- **WHAT THIS TASK INVOLVES**
From the records below, write out, unchanged and line for line, the part that opens with the line containing "Jetzt anfragen &" and closes with the line containing "Unverbindlich anfragen". Include both of those lines.

═══ DATA FOR REVIEW ═══

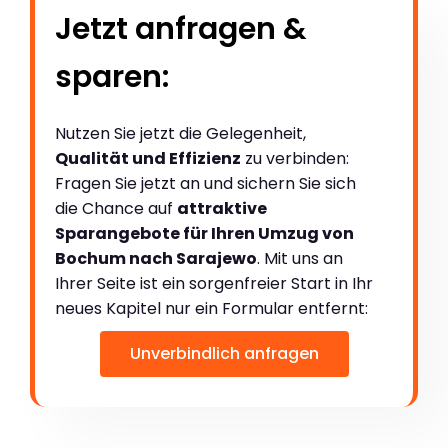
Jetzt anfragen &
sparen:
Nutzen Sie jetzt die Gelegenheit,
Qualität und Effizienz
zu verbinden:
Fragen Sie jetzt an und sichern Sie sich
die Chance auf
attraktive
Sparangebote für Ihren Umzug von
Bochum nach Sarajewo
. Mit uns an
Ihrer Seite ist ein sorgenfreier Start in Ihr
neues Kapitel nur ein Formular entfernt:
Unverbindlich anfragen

═══
═══ DATA FOR REVIEW ═══

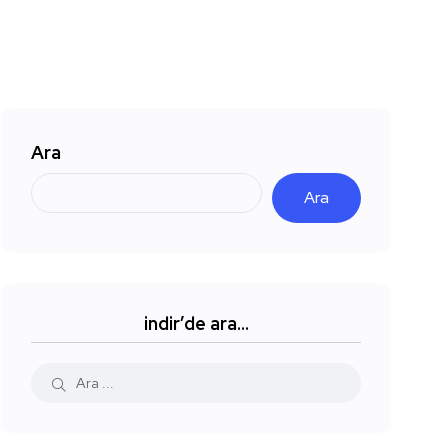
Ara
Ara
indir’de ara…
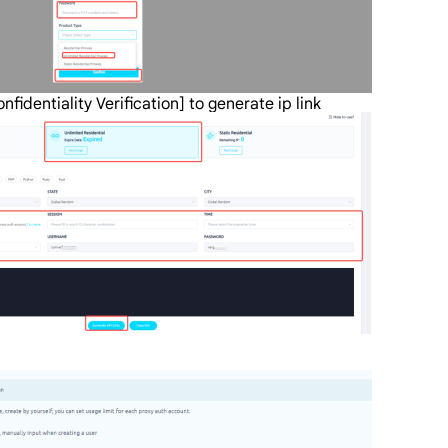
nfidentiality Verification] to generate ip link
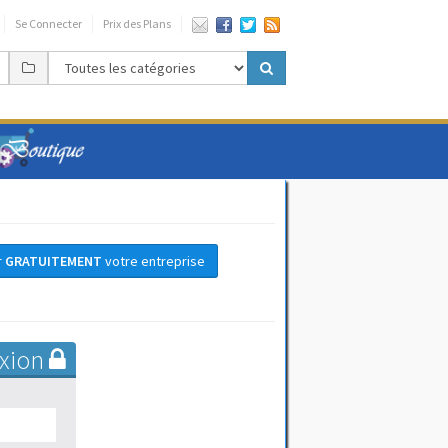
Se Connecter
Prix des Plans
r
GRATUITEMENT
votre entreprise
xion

═══

- **SOLUTION FOR THIS PROBLEM**
Jetzt anfragen &
sparen:
Nutzen Sie jetzt die Gelegenheit,
Qualität und Effizienz
zu verbinden:
Fragen Sie jetzt an und sichern Sie sich
die Chance auf
attraktive
Sparangebote für Ihren Umzug von
Bochum nach Sarajewo
. Mit uns an
Ihrer Seite ist ein sorgenfreier Start in Ihr
neues Kapitel nur ein Formular entfernt:
Unverbindlich anfragen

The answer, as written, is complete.